• _TEXT SECTION_
========================

There’s the traditional way: 6 a.m. flight, middle seat, boarding group C. Maybe a sprint through Atlanta before a rental car line that tests your character. You land a little tired, a little wired, fully in it.
Others treat it like a road trip. Windows down, group chat firing, someone insisting on a Buc-ee’s stop that turns into 45 minutes. You roll into Augusta feeling like you earned it.
And then… there’s the other version.
This year, three of our team members traveled to Augusta with Wheels Up...private.

Images Courtesy of Wheels Up
"I'm constantly on the road traveling for work and had never flown private before. Flying with Wheels Up might have ruined flying for me," Nicole Rae, Senior Director of Social Media for Pro Shop said.
"Every detail about our journey was elevated and luxurious. Walking straight from the car to the plane steps then being in the air within ten minutes was the most stress free travel experience I've ever had. And a VIP ride from the tarmac directly to the Wheels Up Clubhouse in Augusta set the entire tone for our week at the Masters."

========================

• _INPUT DATA_
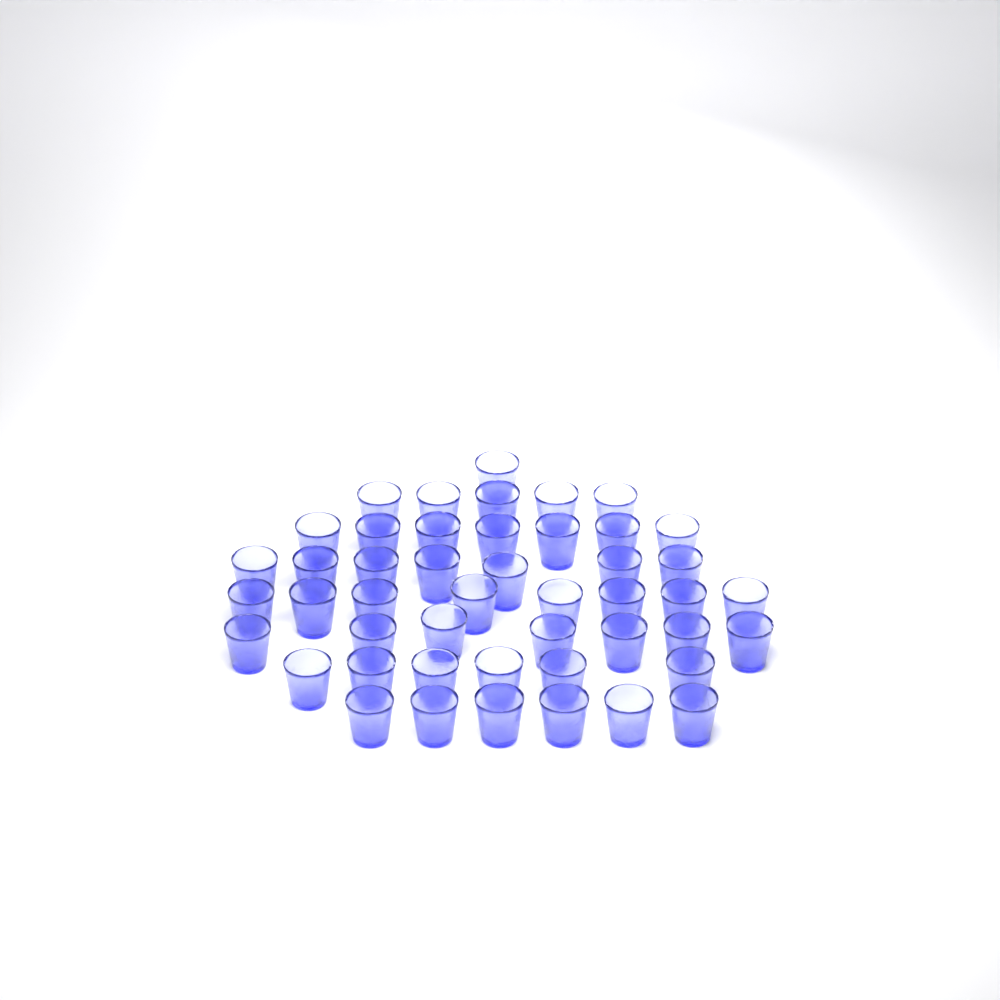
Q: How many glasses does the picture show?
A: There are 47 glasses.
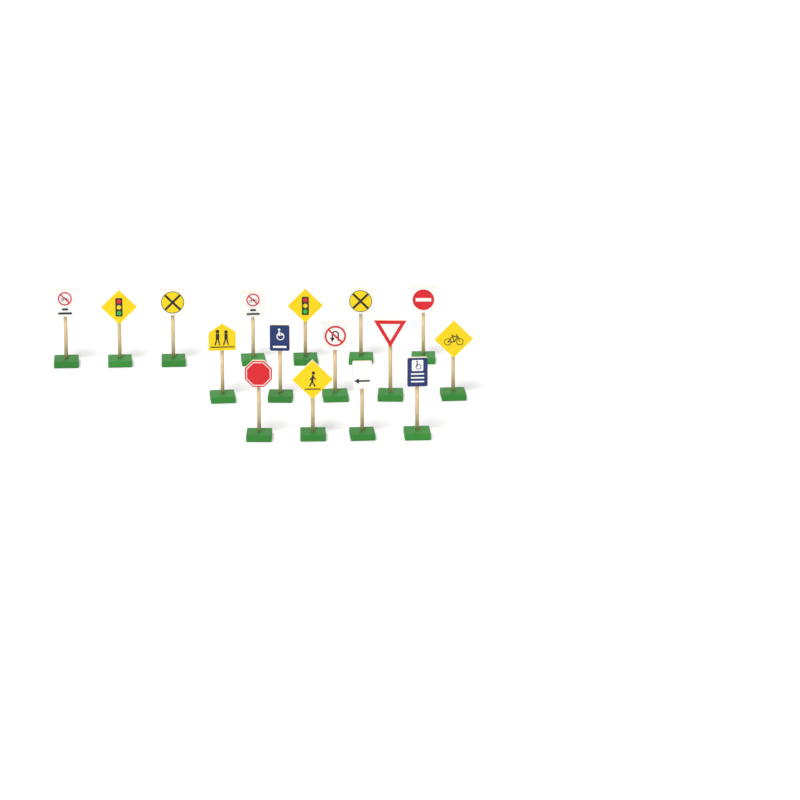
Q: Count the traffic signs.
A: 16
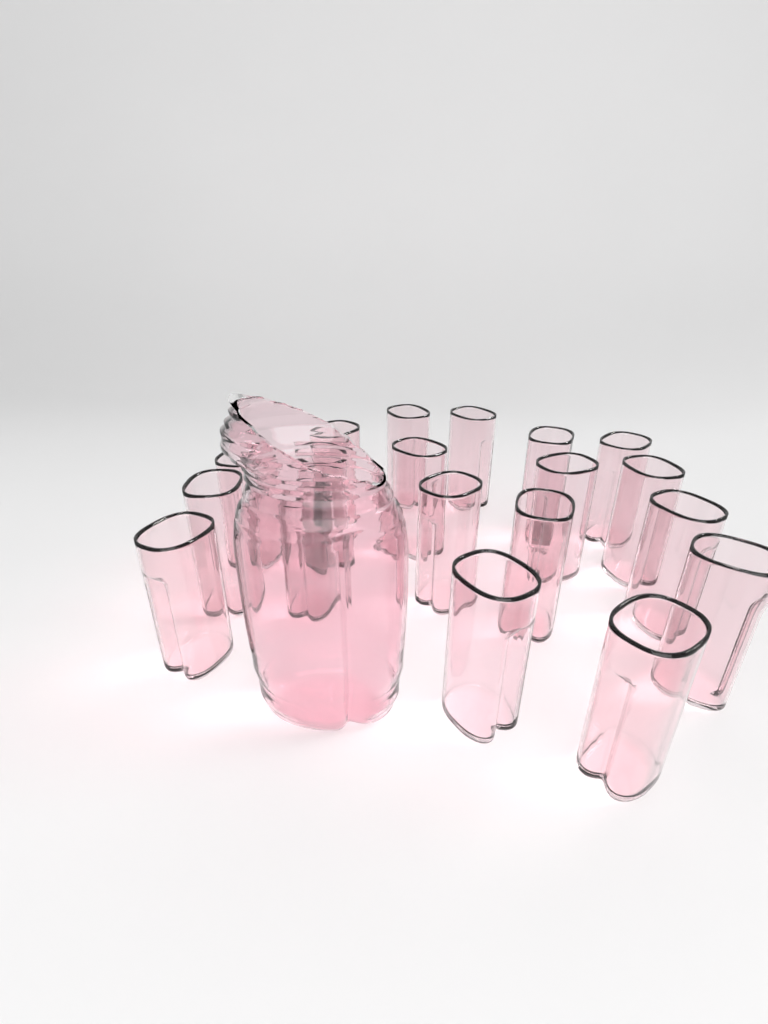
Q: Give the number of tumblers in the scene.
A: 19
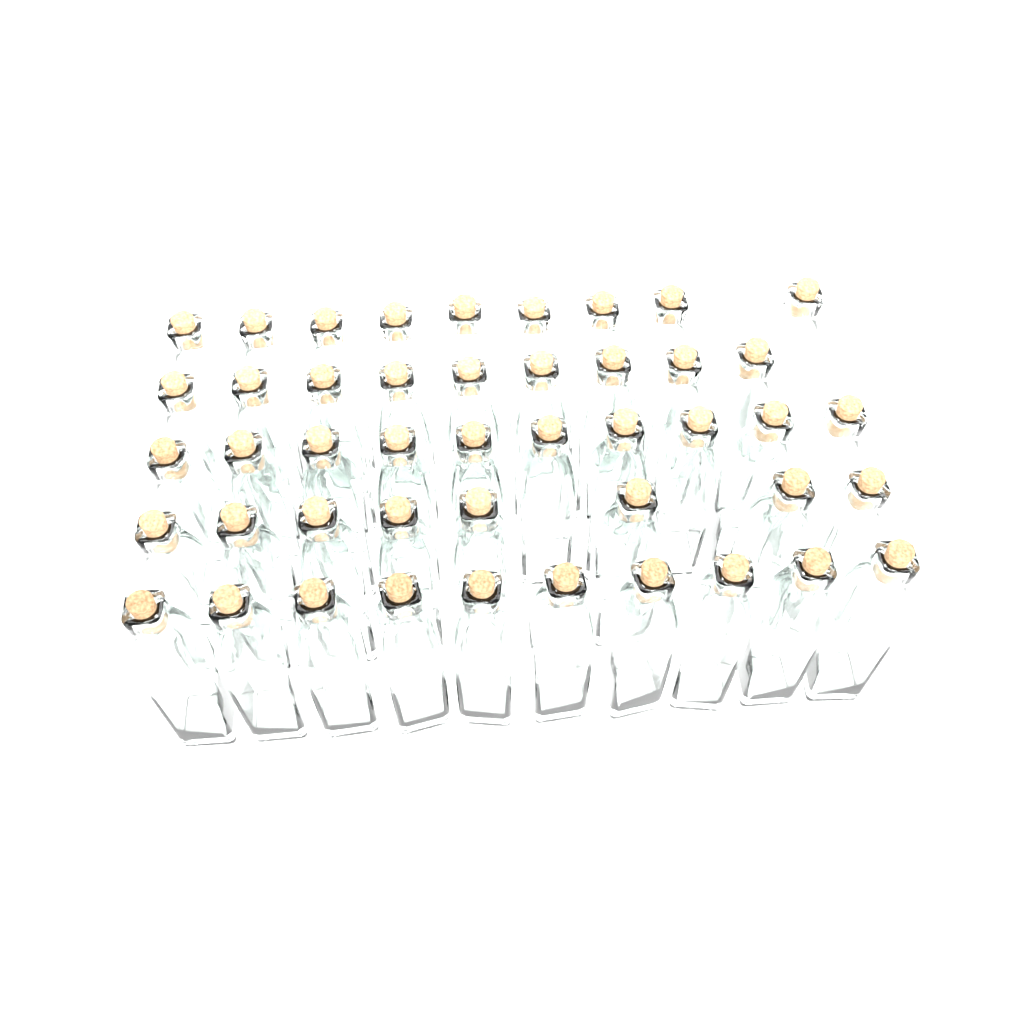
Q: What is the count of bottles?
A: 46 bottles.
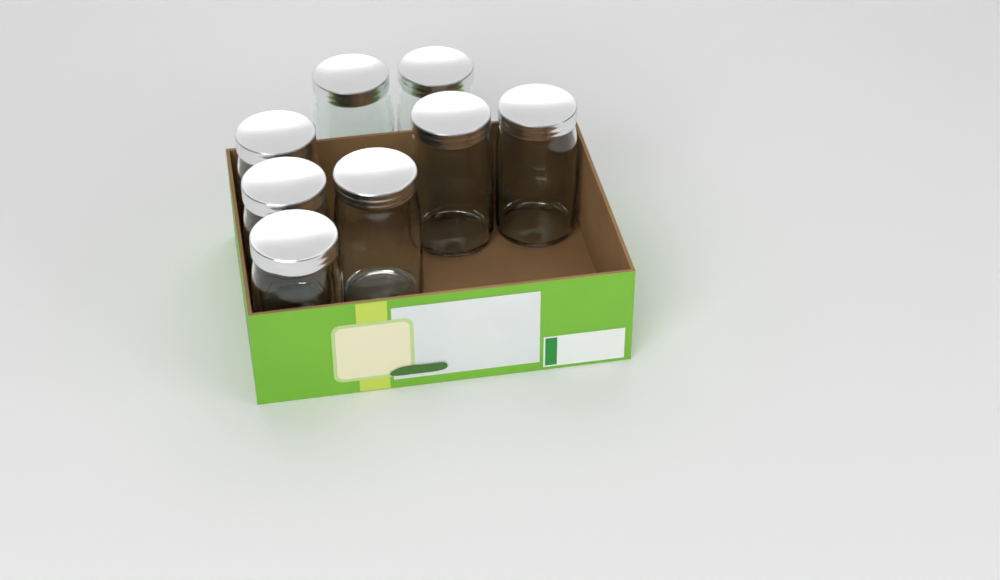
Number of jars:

========================

• _DIRECTIVE A_
Answer these questions from the text about traveling to Augusta:
(i) How long does the Buc-ee's stop turn into?
(ii) How many team members traveled to Augusta with Wheels Up?
(iii) Within how many minutes of walking from the car to the plane steps were they in the air?
• _DIRECTIVE B_
Revise all of the records by changing "glasses" to "wine glasses" wherever it occurs, keeping everything else the same. Leave the pictures out of your answer.
The records are unrelated to the text about traveling to Augusta.

• _CORRECT ANSWER A_
(i) 45 minutes
(ii) Three
(iii) Ten minutes

• _CORRECT ANSWER B_
Q: How many wine glasses does the picture show?
A: There are 47 wine glasses.
Q: Count the traffic signs.
A: 16
Q: Give the number of tumblers in the scene.
A: 19
Q: What is the count of bottles?
A: 46 bottles.
Number of jars:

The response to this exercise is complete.